There was a mass shooting at Brown University, with a connection to a different attack involving an MIT professor just two days later last month.
On December 13th, a mass shooting at Brown University shocked the people across the country when a gunman entered an auditorium, during a study session, killing two students and injuring nine others.
During final exams week at Brown, the gunman entered the Barus engineering building and unleashed chaos. The attack was one of the deadliest in Rhode Island history and rattled the Brown community.
Just two days later, 47-year-old MIT Physics professor Nuno F.G. Loureiro was found shot to death in his home in Brookline, an immediate suburb of Boston.
Law enforcement pieced together the timeline and evidence connecting the two shootings through vehicle tracking, surveillance footage, witness tips, and forensic links between the firearms used. This confirmed that the same individual was most likely responsible for both acts of violence.
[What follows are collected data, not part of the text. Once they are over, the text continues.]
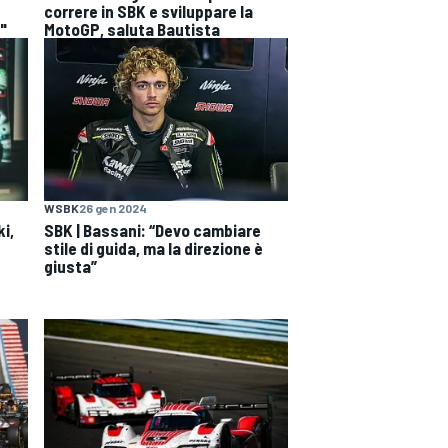
correre in SBK e sviluppare la
"
MotoGP, saluta Bautista
WSBK
26 gen 2024
i,
SBK | Bassani: “Devo cambiare
stile di guida, ma la direzione è
giusta”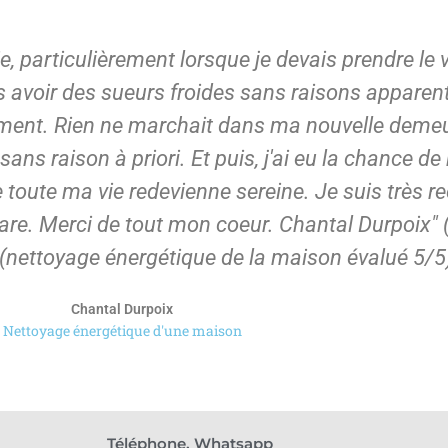
, particulièrement lorsque je devais prendre le v
s avoir des sueurs froides sans raisons apparente
nt. Rien ne marchait dans ma nouvelle demeur
 sans raison à priori. Et puis, j'ai eu la chance d
 toute ma vie redevienne sereine. Je suis très 
are. Merci de tout mon coeur. Chantal Durpoix" 
(nettoyage énergétique de la maison évalué 5/5
Chantal Durpoix
Nettoyage énergétique d'une maison
Téléphone, Whatsapp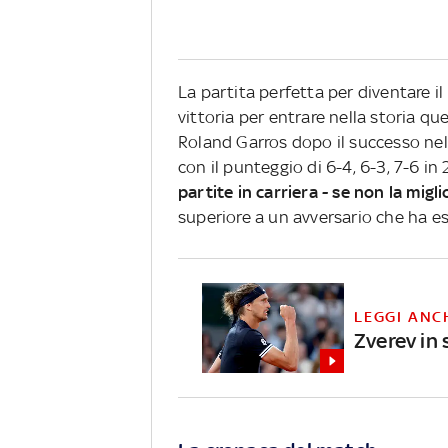
La partita perfetta per diventare il
vittoria per entrare nella storia qu
Roland Garros dopo il successo ne
con il punteggio di 6-4, 6-3, 7-6 in
partite
in carriera - se non la migl
superiore a un avversario che ha esp
LEGGI ANC
Zverev in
They determined the shooter was Cláudio Manuel Neves Valente, a 48-year-old Portuguese national and former Brown University graduate student. He was later found dead in a New Hampshire storage unit as a suspected suicide.
Investigators say Valente planned the Brown attack for years and later targeted the MIT professor, whom he had known from academic programs in Portugal. Valente recorded a confession inside a storage unit he rented in Salem, New Hampshire, in the hours before taking his own life. In one of these, Valente said, “I am not going to apologize, because during my lifetime no one sincerely apologized to me.”
The shootings prompted widespread shock and mourning on both campuses and beyond. Brown and MIT communities held vigils and memorials for the victims, and universities reviewed security policies in response to concerns about campus safety.